La Commission européenne a relancé mercredi le débat sur la création à terme d'euro-obligations face aux risques de crise de la dette, en revendiquant en échange un droit d'intrusion renforcé dans les budgets nationaux, deux propositions qui suscitent déjà la controverse.
"Sans une gouvernance économique renforcée, il sera difficile sinon impossible de maintenir une monnaie commune", a prévenu le président de la Commission, José Manuel Barroso, devant la presse.
Si les nouvelles propositions sont adoptées par les gouvernement et le Parlement européens, tous les pays de l'Union monétaire devront soumettre leurs projets annuels de budget à la Commission et à l'Eurogroupe - le forum des ministres des Finances des 17 Etats de la zone euro - avant le 15 octobre de l'année précédant l'exécution du budget.
Si un projet de budget dévie de la limite européenne de déficit de 3% du PIB, "la Commission aura le droit de donner son opinion et de demander des changements", a expliqué M. Barroso.
Quant aux Etats déjà placés en procédure de déficit excessif, ils feront l'objet d'un contrôle encore accru de la Commission qui pourra demander des corrections.
Une quasi-tutelle est prévue pour les Etats les plus fragiles, ceux dépendant d'une aide extérieure comme aujourd'hui la Grèce, le Portugal ou l'Irlande, mais aussi ceux dont la situation précaire risque de déstabiliser toute la zone euro. Ils seront sous "surveillance étroite de la Commission, en lien avec la Banque centrale européenne".
Ces projets promettent des débats animés dans les Parlements nationaux.
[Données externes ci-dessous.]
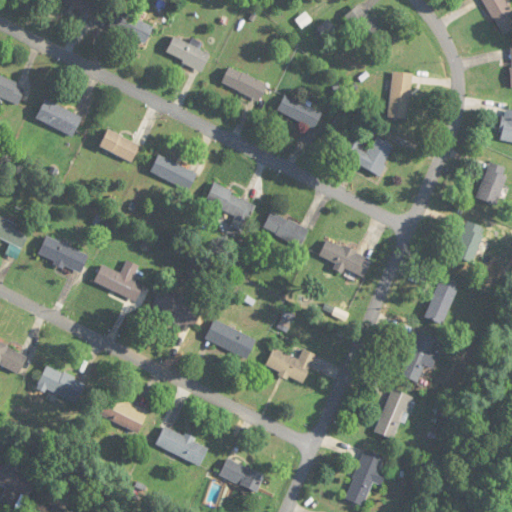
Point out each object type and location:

Il a déjà suscité des remous au Parlement européen où l'élu eurosceptique tchèque Jan Zahradil a dénoncé "une forme de dictature budgétaire dirigée depuis Bruxelles, Francfort, Paris et Berlin".
M. Barroso a répondu en soulignant que les parlements nationaux "auraient le dernier mot".
En échange d'une discipline de fer, la Commission fait miroiter une plus grande solidarité financière dans la zone euro via la création d'euro-obligations, présentées aussi mercredi.
La création de ce mécanisme de mutualisation des emprunts publics des pays de la zone euro "pourrait apporter des bénéfices énormes", selon M. Barroso.
Trois options sont détaillées par Bruxelles: "la plus efficace" consisterait à remplacer les emprunts obligataires nationaux émis séparément par les 17 membres de la zone euro par des euro-obligations bénéficiant de garanties communes.
Une option intermédiaire serait de créer des euro-obligations bénéficiant de garanties communes mais couvrant une partie des besoins de refinancement des Etats.
La troisième, et la seule qui ne nécessiterait pas un changement de traité européen, consisterait en euro-obligations qui se substitueraient partiellement aux obligations nationales et pour lesquelles chaque Etat serait tenu d'apporter des garanties.
Pour la chancelière allemande Angela Merkel, se pencher sur cette question avant d'avoir réalisé une plus étroite intégration économique de la zone euro, c'est "atteler la charrue avant les boeufs".
M. Barroso a vu dans ce commentaire un signe d'ouverture: "cela signifie qu'il n'y a pas d'opposition de principe", a-t-il dit.
Mais le manque d'enthousiasme de Mme Merkel semblait partagé mercredi. Pour le ministre néerlandais des Finances, Jan Kees de Jager, les euro-obligations ne sont "pas une solution magique" et elles pourraient même aggraver la crise actuelle.
"Je ne suis pas contre", a dit pour sa part le Premier ministre portugais Pedro Passos Coelho, "mais y voir une solution de court ou moyen terme serait, me semble-t-il, se leurrer".
Quant au patron de la fédération des banques privées allemandes BdB, Andreas Schmitz, il pense que "les eurobonds sont la mauvaise solution", et qu'"aucun des modèles présentés (par) la Commission ne peut convaincre".